- _Task statement_
Look through the entries below and extract exactly the lines from the one containing "right shoulder: (208, 444)" through the one containing "right back paw: (350, 1060)", ends included.

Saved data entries
• • •
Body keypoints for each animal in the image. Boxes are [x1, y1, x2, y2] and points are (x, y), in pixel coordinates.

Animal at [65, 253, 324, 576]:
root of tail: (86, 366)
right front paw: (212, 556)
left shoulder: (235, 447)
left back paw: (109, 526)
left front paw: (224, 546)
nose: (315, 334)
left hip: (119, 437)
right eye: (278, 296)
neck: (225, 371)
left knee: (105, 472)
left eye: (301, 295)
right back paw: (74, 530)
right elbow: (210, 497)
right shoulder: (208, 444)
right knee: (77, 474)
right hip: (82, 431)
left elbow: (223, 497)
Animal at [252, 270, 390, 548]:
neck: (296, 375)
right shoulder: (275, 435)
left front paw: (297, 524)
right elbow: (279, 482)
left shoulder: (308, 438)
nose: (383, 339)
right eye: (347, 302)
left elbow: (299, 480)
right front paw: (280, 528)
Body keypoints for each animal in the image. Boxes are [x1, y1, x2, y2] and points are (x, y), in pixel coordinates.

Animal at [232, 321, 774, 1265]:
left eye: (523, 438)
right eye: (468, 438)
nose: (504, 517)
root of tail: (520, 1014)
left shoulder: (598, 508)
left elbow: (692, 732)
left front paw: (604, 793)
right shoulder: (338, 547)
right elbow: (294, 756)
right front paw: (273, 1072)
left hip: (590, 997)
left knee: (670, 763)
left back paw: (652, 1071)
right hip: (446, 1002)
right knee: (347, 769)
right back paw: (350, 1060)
• • •
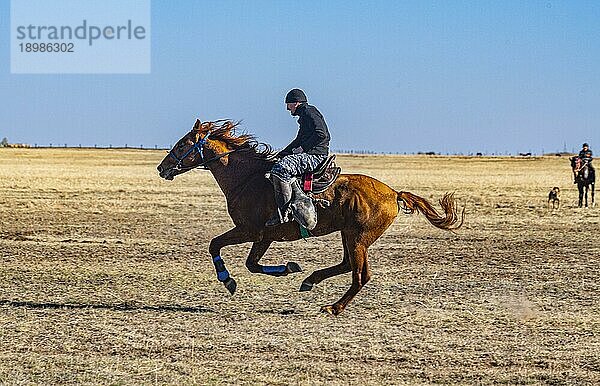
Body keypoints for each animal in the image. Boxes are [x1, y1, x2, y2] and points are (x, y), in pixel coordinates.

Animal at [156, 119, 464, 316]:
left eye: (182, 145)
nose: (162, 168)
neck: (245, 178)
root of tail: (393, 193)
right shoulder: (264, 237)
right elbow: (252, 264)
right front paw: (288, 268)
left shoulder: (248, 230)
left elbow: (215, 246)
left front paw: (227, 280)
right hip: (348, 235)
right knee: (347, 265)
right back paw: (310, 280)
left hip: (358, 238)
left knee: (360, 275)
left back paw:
• • •
- _Response area_
right shoulder: (208, 444)
right knee: (77, 474)
right hip: (82, 431)
left elbow: (223, 497)
Animal at [252, 270, 390, 548]:
neck: (296, 375)
right shoulder: (275, 435)
left front paw: (297, 524)
right elbow: (279, 482)
left shoulder: (308, 438)
nose: (383, 339)
right eye: (347, 302)
left elbow: (299, 480)
right front paw: (280, 528)
Body keypoints for each animal in the image. Boxes are [x1, y1, x2, y2] and points are (x, y), in pixel coordinates.

Animal at [232, 321, 774, 1265]:
left eye: (523, 438)
right eye: (468, 438)
nose: (504, 517)
root of tail: (520, 1014)
left shoulder: (598, 508)
left elbow: (692, 732)
left front paw: (604, 793)
right shoulder: (338, 547)
right elbow: (294, 756)
right front paw: (273, 1072)
left hip: (590, 997)
left knee: (670, 763)
left back paw: (652, 1071)
right hip: (446, 1002)
right knee: (347, 769)
right back paw: (350, 1060)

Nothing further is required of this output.